我們在組裝太陽能電池前先將二氧化鈦電極進行退火，二氧化鈦電極以460°C活化30分鐘，而白金電極亦用高溫爐以350°C溫度放置30分鐘。經過退火過後的染料敏化太陽能電池在光電轉換效率的表現可以提升75.9%，而與光電轉換效率有關的幾項數據如短路電流密度 (short current density, Jsc in mA/cm2) 改變最為明顯，從2.56 mA/cm2提升至4.34 mA/cm2上升了69%。填充因子 (FillFactor)從0.66提升至0.7。開路電壓 (open-circuit voltage, Voc in V)的改變則不大。
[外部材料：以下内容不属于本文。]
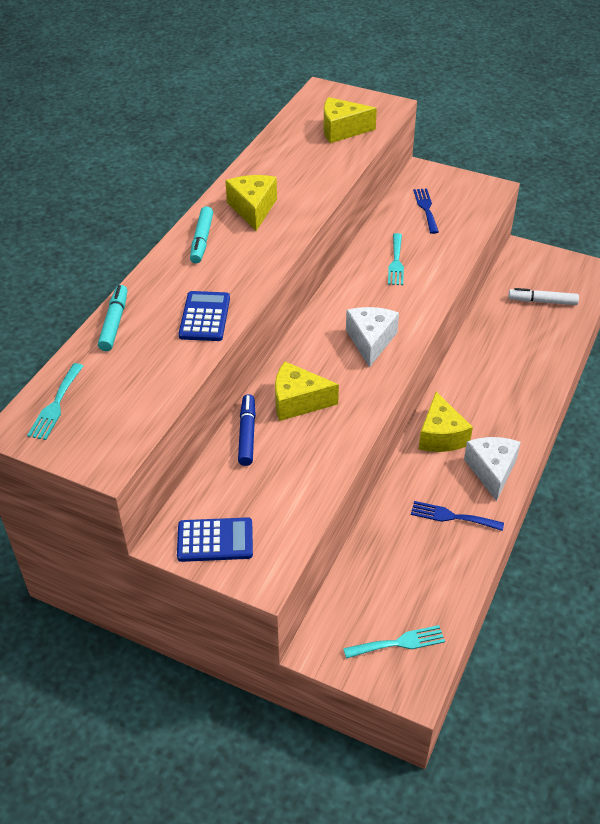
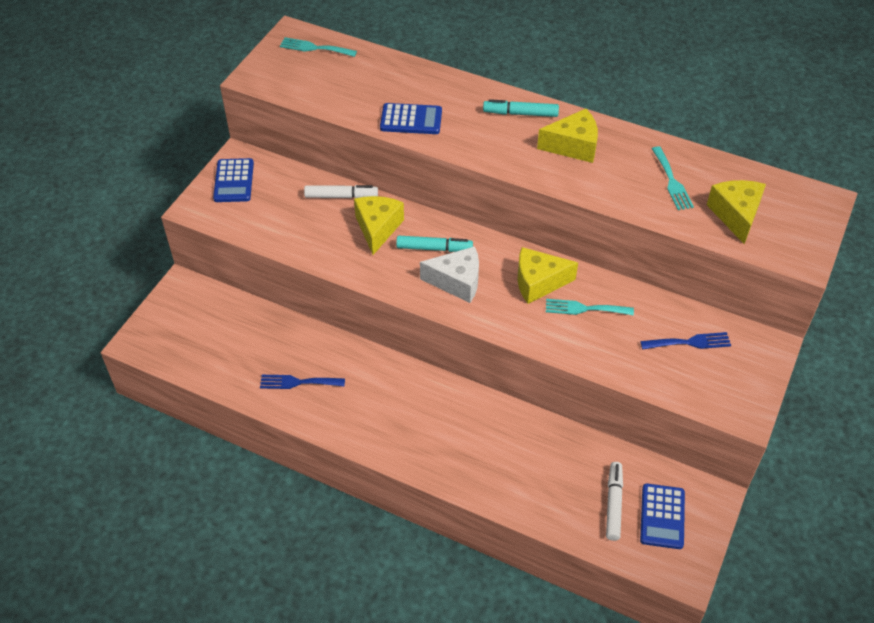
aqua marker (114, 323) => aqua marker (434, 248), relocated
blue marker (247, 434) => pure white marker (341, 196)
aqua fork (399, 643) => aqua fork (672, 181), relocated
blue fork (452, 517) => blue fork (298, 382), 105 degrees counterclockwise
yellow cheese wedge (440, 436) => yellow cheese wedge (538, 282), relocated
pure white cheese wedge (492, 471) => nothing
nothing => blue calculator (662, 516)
另外在電極的浸泡上我們發現了在40°C的溫度下浸泡10分鐘時染料敏化太陽能電池的光電轉換效率會達到最大值。我們也繼續嘗試醣類 (carbohydrates)中的兩種寡醣類來做促進劑 (enhancer)，分別是異麥芽寡糖(isomaltooligosaccharide)及木寡糖 (xylooligosaccharides)，我們發現在木寡糖濃度達到300 mg/mL時染料敏化太陽能電池的效率表現會來到最大值2.145%。
脫氧膽酸 (deoxycholic acid)常被用來當作花青素的共同吸附劑 (coadsorbent)，因其可以有效的提升光電轉換效率。在上述木寡糖濃度達到300 mg/mL的狀況下加入脫氧膽酸使其濃度達到40 mM時，光電轉換效率可以再被提升到2.366%。總合上述一連串的方法可使光電轉換效率從原先無退火的1.034%提升至2.366%，增加128.8%。
我們也將從花青素萃取液中分離出來的impurity fraction (IPF-1)進行濃縮，並且以促進劑的方式加回到花青素萃取液中，發現濃縮後的IPF-1對於光電轉換效率亦有相當程度的提升，從1.501%提升至1.732%上升了15.3%的效率，證實了紫高麗菜的花青素萃取液含有可以提升染料敏化太陽能電池效率之物質，它們很可能也是某種醣類。因此我們可以直接使用天然染料並不需要添加其他物質，只需在製程上加以改良即能有效率上的提升。希望這些研究在一切崇尚自然的訴求下，能為太陽能電池的製造提供一個更天然、成本更低的新選擇。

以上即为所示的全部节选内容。